Common challenges in parallel programming

In this section, we mention some of the problems that often arise in parallel programming.

Deadlock

A deadlock is a situation where a set of parallel objects are blocked because each object is holding a resource and waiting for another resource acquired by some other object. 

As a real-life example, a deadlock may arise if two cars crossing a single-lane bridge from opposite directions and as long as none of the cars is willing to back, none of them can proceed.

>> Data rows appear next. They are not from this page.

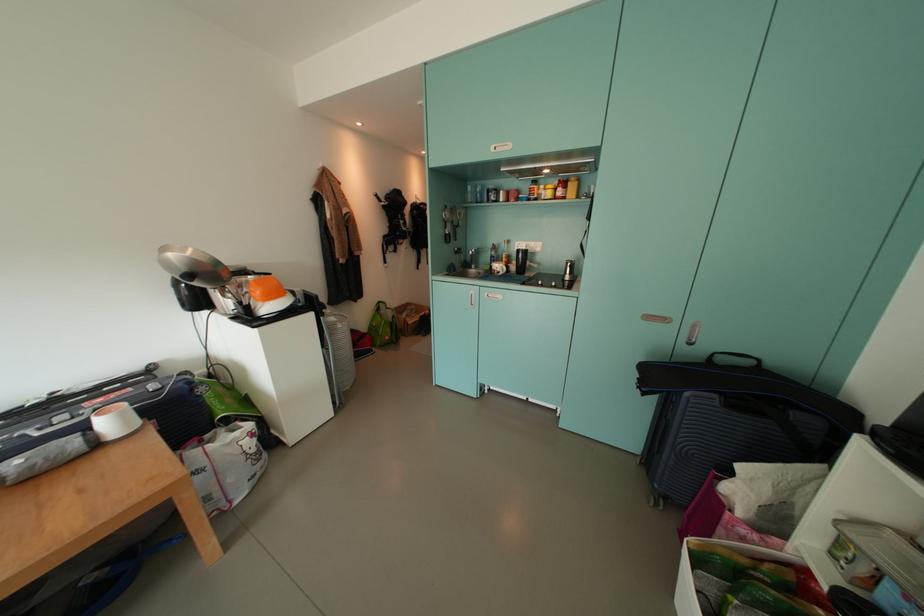
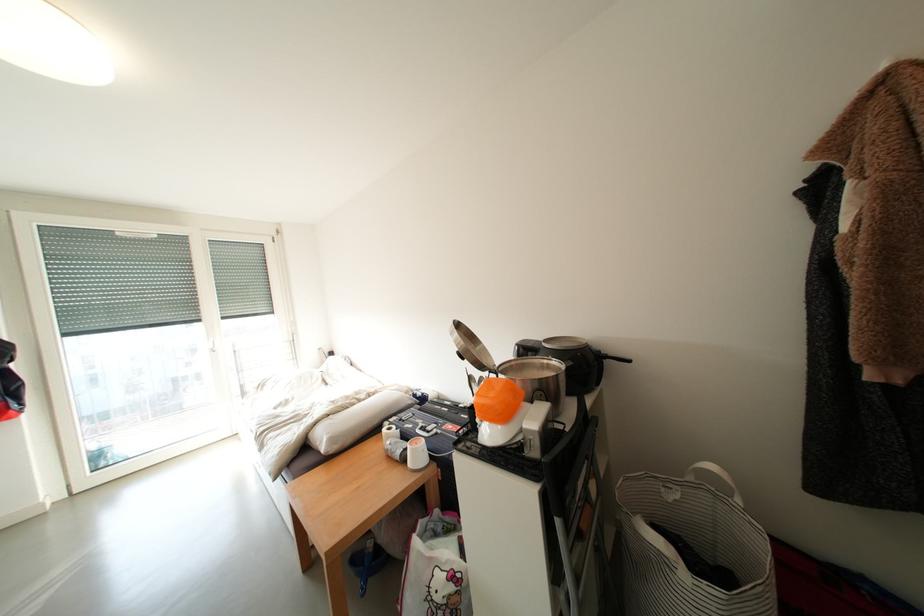
Where in the second image is the point corresponding to [123,426] from the first image?

(424, 456)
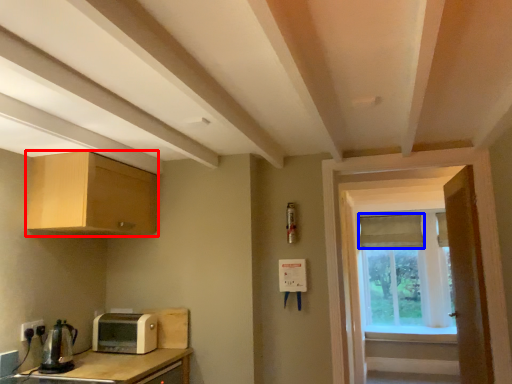
Question: Which of the following is the closest to the observer, cabinetry (highlighted by a red box) or curtain (highlighted by a blue box)?

Choices:
 (A) cabinetry
 (B) curtain

Answer: (A)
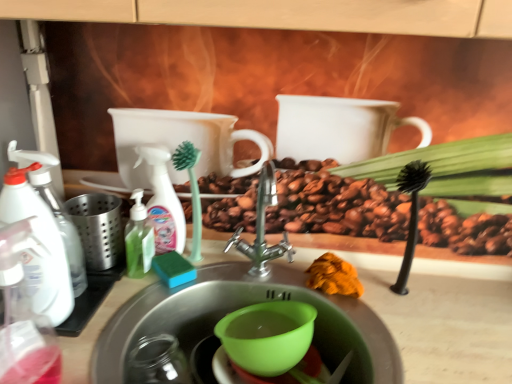
This screenshot has width=512, height=384. I want to click on free spot to the right of green plastic scrub brush at center, the second plant from the right, so click(x=251, y=274).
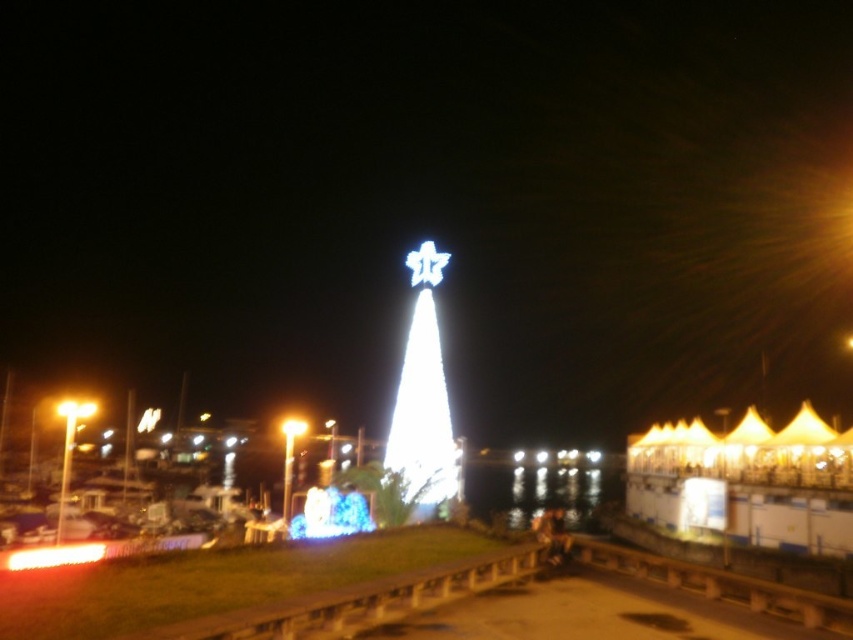
You are an event planner setting up decorations for a holiday event. You have two lights to place on a central stage. The white illuminated cone at center and the matte yellow light at center. According to the scene, which light should be placed closer to the audience to ensure visibility?

The white illuminated cone at center should be placed closer to the audience because it is in front of the matte yellow light at center, ensuring better visibility.

You are standing at the point with coordinates (x=422, y=397) in the nighttime waterfront scene. What object is exactly at your current location?

The white illuminated cone at center is located at point (x=422, y=397).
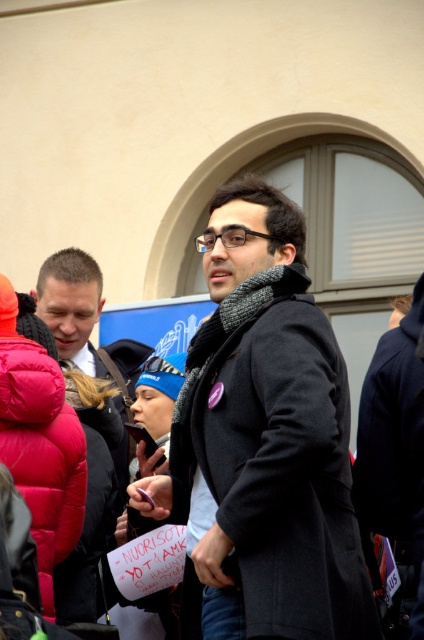
You are a fashion designer observing the scene. You notice the black woolen coat at center and the knitted wool scarf at center. Which item is wider?

The black woolen coat at center is wider than the knitted wool scarf at center because the coat surpasses the scarf in width.

You are standing in front of the beige building with the arched window and see a man in a dark coat holding a small object and a person in a matte pink puffer jacket at left. Based on their positions, which of these two individuals is closer to the left edge of the scene?

The matte pink puffer jacket at left is located at point (39, 444), which means it is closer to the left edge of the scene compared to the man in the dark coat.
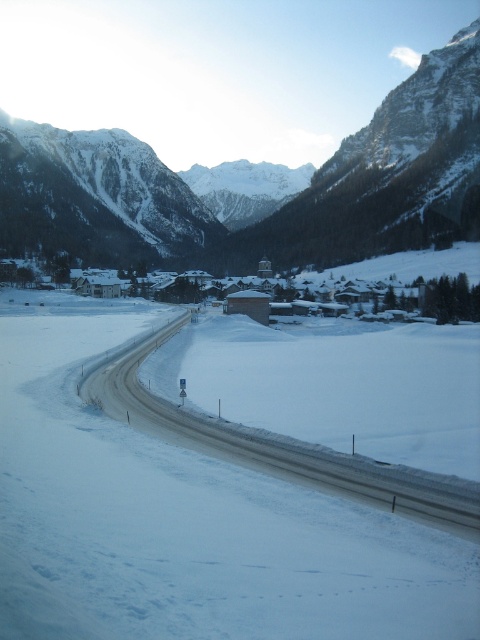
Question: Is snowy granite mountain range at upper center to the left of white asphalt highway at center from the viewer's perspective?

Choices:
 (A) yes
 (B) no

Answer: (A)

Question: Does snowy granite mountain range at upper center have a lesser width compared to white asphalt highway at center?

Choices:
 (A) no
 (B) yes

Answer: (A)

Question: Which of the following is the farthest from the observer?

Choices:
 (A) (139, 348)
 (B) (395, 122)

Answer: (B)

Question: Which point is closer to the camera?

Choices:
 (A) (308, 243)
 (B) (219, 420)

Answer: (B)

Question: Which object appears closest to the camera in this image?

Choices:
 (A) white asphalt highway at center
 (B) snowy granite mountain range at upper center

Answer: (A)

Question: Is the position of snowy granite mountain range at upper center more distant than that of white asphalt highway at center?

Choices:
 (A) no
 (B) yes

Answer: (B)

As a programming example, we may use the bank system. If multiple clerks can make transactions on the accounts, one needs to synchronize acces to accounts. This can be done by introducing a lock for each account:

JohnSmithsAccount: obj Account("John Smith")
JohnSmitLock: obj Lock
lizaJonesAccount: obj Account("John Smith")
LizaJonesLock: obj Lock

A clerk, clerkA, may need to transfer money from JohnSmithsAccount to LizaJonesAccount, and to do this he/she needs to acquire the locks for these accounts:

clerkA: obj BasicProcess
   JohnSmithLock.wait
   LizaJonesLock.wait
   transfer(500,JohnSmithsAccount, lizaJonesAccount)
   JohnSmithLock.signal
   LizaJonesLock.signal

Another clerk, clerkB, may decide to transfer money from LizaJonesAccount to JohnSmithsAccount and thus acquire the locks:

clerkB: obj BasicProcess
   LizaJonesLock.wait
   JohnSmithLock.wait
   transfer(500,lizaJonesAccount,JohnSmithsAccount)
   LizaJonesLock.signal
   JohnSmithLock.signal

A situation may thus arise where clerkA has acquired JohnSmithLock and is waiting for LizaJonesLock while at the same time, clerkB has acquired LizaJonesLock and is waiting for JohnSmithLock. The implication of this is that the two clerks are waiting for each other to release a lock, but this cannot happen.

Starvation

Starvation or resource starvation is a problem encountered where a parallel object is constantly denied the necessary resource to carry out its work. Starvation can be caused by errors in the algorithms scheduling the parallel objects and/or the synchronisation mechanism like lock, semaphore, monitor, etc.

Termination

For an algorithm in general, it is an important property that it can be validated that the algorithm actually terminates – i.e. finishes its computation. For sequential algorithms, this can be more or less difficult. For parallel algorithms it may be even more difficult since it may involve a more or less complicated protocol where the various parallel objects involved in the algorithm communicate to each other that the algorithm should terminate.

Overhead

A system of parallel objects involves communication and synchronization between the objects and this gives an overhead compared to the core of the algorithm being computed. It is therefore necessary to be aware of the possible overhead when designing parallel systems.

Further reading/courses

We have previously said that in order to acquire the necessary skills to become a software developer, the reader must take a course in algorithms and data structures. To be able to develop parallel systems it is also necessary to take a course on parallel algorithms and data structures. This includes techniques to handle the above mentioned problems with deadlock, starvation, termination and overhead.